Depois de um intervalo de mais de 40 minutos para a preparação do palco, ao mesmo tempo em que a aglomeração se tornava mais e mais intensa, a ponto de ser impossível chegar mais próximo, eis que adentram, por volta de uma e meia da manhã, a grande atração da noite: Lord Ahriman e sua máquina de destruição denominada DARK FUNERAL, que foram aclamados clamorosamente pelos Bangers.
Assumindo em definitivo somente o posto de vocalista, que resultou numa movimentação no palco ainda mais assustadora, Emperor Magnus Caligula comandou por cerca de uma hora um verdadeiro massacre sonoro, provando que possui um dos vocais mais infernais dentro do Black Metal da atualidade.
Sem muita falação, apresentaram um set baseado em praticamente todas suas fases, começando com "The Arrival of Santan’s Empire", e prosseguindo com hinos como "Vobiscum Satanas", "Armageddon Finally Comes", "Open The Gates", "The Secrets Of The Black Arts" e outros, executados com extrema maestria.
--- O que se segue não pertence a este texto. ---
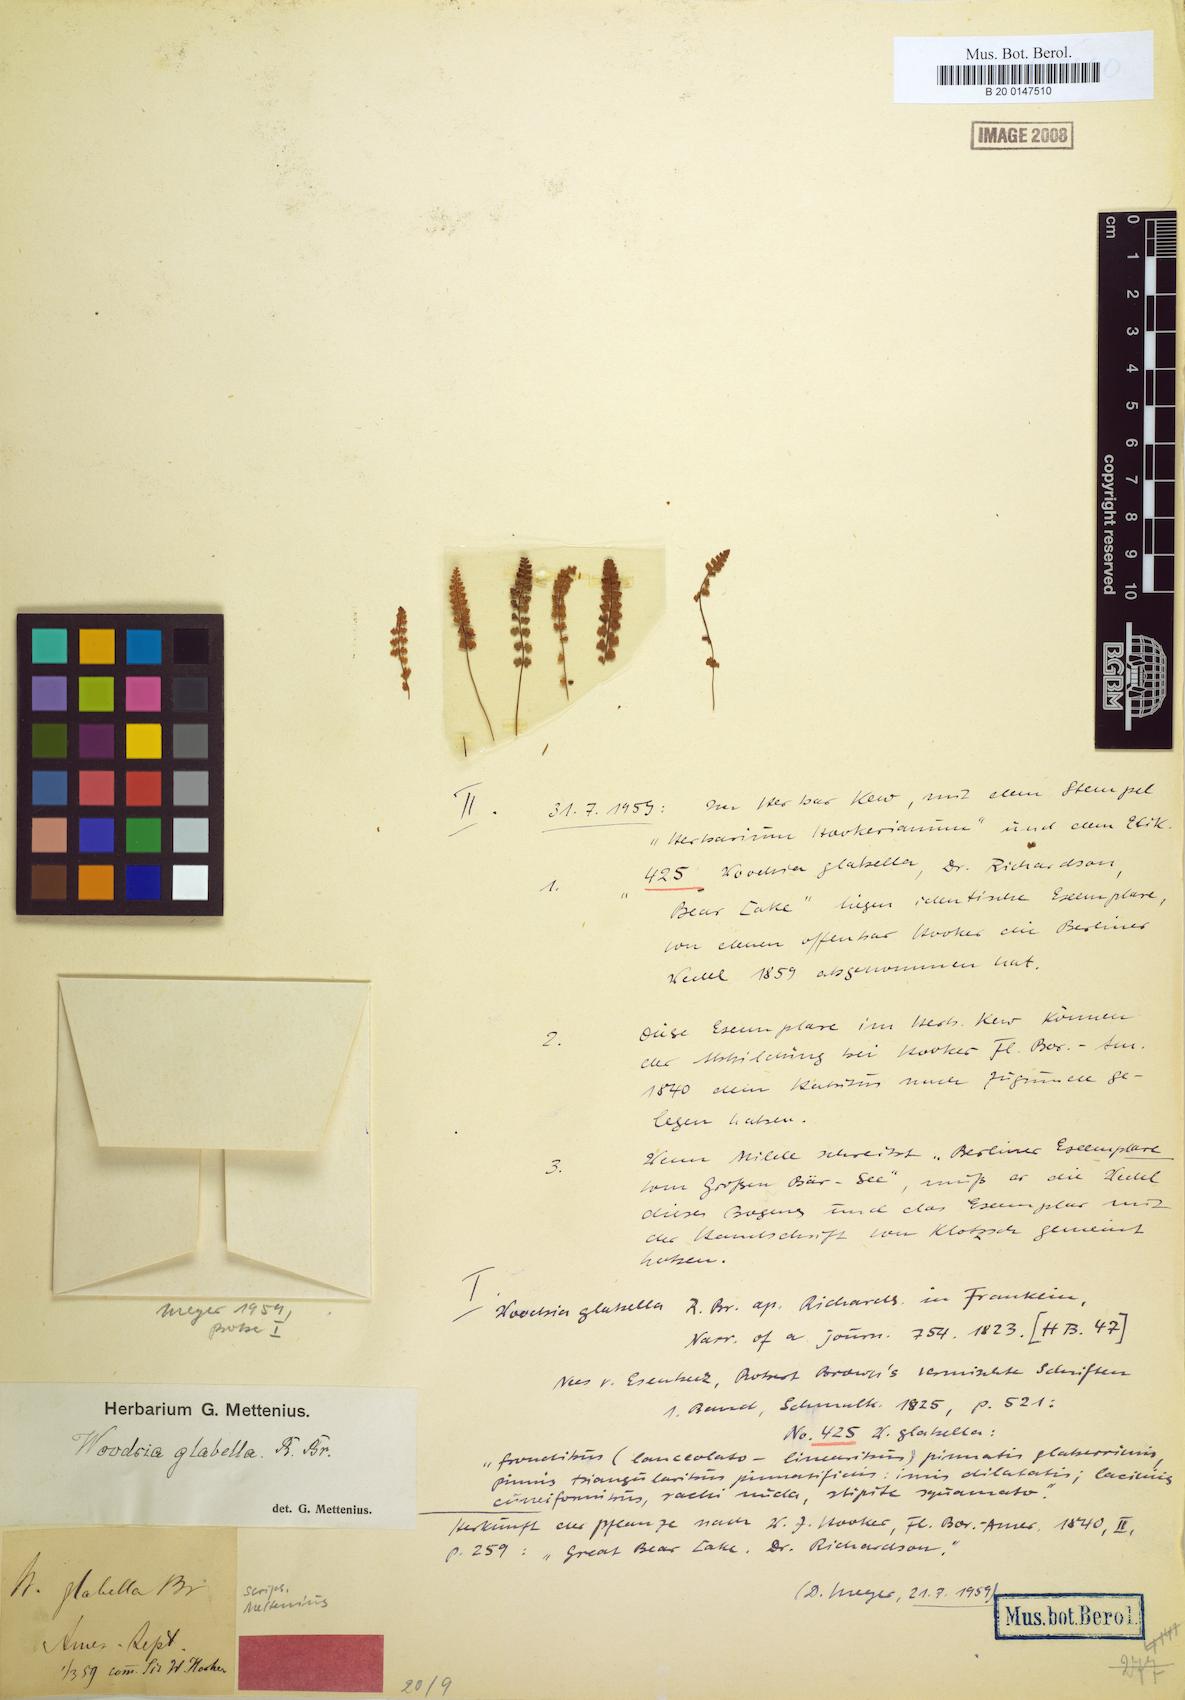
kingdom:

Sem contar os clássicos "Hail Murder", "An Aprentice Of Satan" e "My Dark Desires", ocasião em que boa parte do público cantou junto com o vocalista, um momento que ficará na memória de todos que lá estavam presentes.
O DARK FUNERAL pode até não ter o mesmo carisma do AVERSE SEFIRA, mas impossível negar que sua apresentação beirou à perfeição, que com certeza transformou muitos que compareceram apenas como apreciadores em verdadeiros fanáticos pela horda!